Having (checks) ~= 130k rep means that I find rep a largely meaningless concept - it gives my answers and comments technical credibility (usually :-) ) but otherwise doesn't count for much. The moderator capabilities would allow me to help others more effectively.
- If a large part of the community disagrees with a particular action you took (migration, closing, ...), but you still feel, deep in your heart, that you made the right decision, how are you going to address this? Corollary: If the community clearly says (e.g. by a poll on meta with a clear vote result) that it wants to interpret some rules differently than what you wish, what position would you take?
I don't see migration as liable to be a major issue. I have occasionally been surprised at migration decisions but very seldom enough to be inclined to dispute them.
I'd generally be more inclined to attempt to assist and hold off closing - and if differences on that met with significant ongoing community complaint I'd have to look more closely at where I fitted in. BUT I'd hope that any impact I had on such areas would be seen by most to be productive - even if that was not initially their inclination.
Other: I am often surprised at what people consider to be "shopping questions". Designing a system may (but rarely does) involve assembling a cpu with discrete transistors, and equally may consist of linking together commercial modules. Design is more fundamental than the level of integration of the components. But often, questions which involve high level components require as much engineering as one which deals with eg transistors and resistors - but the former often gets classified as "shopping" and closed.
I'd hope to have some discussions with other mods on where the boundaries are and why.
I also feel that questions involving which specific components to use are liable to be seen as inappropriate. In all the above cases I feel a key is "what engineering is involved, what EE aspects can be learned from this and how relevant and valuable is this liable to be to others. I'd hope that this sort of yopic could be discussed amicably between mods and/or in meta.
- What sort of time per week would you be able to dedicate to moderation and would it be something where you'd be in a position to keep your eye on things for a large portion of the day or would you be limited to after work / school / weekends etc? It might also be useful to know your timezone and any other information about your availability.
I check in often during most days (too often :-) ).
I spend too much time on the 'net and on SE.

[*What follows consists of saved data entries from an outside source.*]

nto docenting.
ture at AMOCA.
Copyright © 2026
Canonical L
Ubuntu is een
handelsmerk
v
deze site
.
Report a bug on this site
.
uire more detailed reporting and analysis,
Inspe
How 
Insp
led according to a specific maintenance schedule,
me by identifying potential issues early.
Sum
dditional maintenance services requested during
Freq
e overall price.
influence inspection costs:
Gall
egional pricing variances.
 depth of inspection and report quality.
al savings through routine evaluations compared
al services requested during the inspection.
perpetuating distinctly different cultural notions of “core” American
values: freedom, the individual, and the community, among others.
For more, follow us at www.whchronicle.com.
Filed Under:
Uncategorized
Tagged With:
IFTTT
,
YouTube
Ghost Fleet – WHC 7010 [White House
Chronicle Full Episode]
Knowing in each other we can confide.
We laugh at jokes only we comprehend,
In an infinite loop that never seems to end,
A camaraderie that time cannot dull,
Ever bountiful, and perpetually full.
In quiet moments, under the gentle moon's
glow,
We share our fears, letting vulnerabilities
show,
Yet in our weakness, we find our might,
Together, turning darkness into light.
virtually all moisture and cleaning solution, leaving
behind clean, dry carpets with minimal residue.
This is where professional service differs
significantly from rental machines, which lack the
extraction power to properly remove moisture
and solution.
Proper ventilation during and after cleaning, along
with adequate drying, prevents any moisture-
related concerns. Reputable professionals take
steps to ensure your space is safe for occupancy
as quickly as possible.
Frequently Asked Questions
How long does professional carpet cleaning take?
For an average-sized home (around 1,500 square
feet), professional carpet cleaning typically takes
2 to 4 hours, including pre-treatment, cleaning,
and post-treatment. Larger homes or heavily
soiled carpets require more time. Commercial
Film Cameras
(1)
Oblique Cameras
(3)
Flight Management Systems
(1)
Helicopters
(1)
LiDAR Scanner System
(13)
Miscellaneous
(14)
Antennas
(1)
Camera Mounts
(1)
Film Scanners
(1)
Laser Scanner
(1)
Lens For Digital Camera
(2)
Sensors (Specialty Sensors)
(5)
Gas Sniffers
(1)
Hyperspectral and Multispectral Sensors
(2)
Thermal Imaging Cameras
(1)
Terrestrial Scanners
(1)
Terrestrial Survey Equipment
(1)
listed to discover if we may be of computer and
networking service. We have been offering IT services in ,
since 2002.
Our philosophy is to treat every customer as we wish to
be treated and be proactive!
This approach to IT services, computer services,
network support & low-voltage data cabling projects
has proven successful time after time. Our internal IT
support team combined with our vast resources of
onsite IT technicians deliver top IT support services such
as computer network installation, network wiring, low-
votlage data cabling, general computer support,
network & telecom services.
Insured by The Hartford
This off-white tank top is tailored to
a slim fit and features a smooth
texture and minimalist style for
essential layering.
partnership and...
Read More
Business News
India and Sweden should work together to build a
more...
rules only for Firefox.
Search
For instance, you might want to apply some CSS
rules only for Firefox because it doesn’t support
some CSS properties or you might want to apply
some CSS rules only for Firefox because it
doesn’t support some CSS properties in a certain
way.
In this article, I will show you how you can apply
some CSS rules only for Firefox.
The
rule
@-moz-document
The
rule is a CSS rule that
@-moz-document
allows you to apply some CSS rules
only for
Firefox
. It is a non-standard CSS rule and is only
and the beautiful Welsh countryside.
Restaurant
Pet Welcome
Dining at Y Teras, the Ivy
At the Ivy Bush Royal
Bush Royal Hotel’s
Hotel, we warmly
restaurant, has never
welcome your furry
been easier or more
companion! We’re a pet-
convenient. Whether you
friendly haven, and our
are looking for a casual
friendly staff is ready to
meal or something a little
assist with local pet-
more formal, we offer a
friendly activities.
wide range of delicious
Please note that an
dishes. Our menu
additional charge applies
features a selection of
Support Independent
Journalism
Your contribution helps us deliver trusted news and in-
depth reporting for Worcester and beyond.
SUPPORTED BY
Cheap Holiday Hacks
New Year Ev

I'm in GMT +12 for Northern spring & summer and GMT+13 for Northern Autumn & Winter
- Stack Exchange sites can largely be moderated by regular users with sufficient reputation. If you've performed a relatively low amount of work handling review queues and voting to close / reopen questions in the past it can make it hard for the community to evaluate your moderation style. If you fall into that category can you explain why you'd like to be a diamond moderator when you haven't performed much community moderation in the past? Otherwise if you feel that you have done your fair share of moderation either here or on other SE sites feel free to highlight the work you've done.
I spend less time on review queues than many, but non-zero.
I'm more likely to see low quality or VTC questions and improve them and/or interact with the OP. I tend to place 'useful' technical comments on questions. If answers appear good but missing in some component I may add a "complementary" answer - one which is not aimed to be complete but which is useful. I'll suggest answer additions or changes in comments on existing answers. This approach does not optimise attaining 'rep' - what would I do with it? :-) . This may not be seen as formal moderation but the aim is to improve site quality and both querant and answerer satisfaction.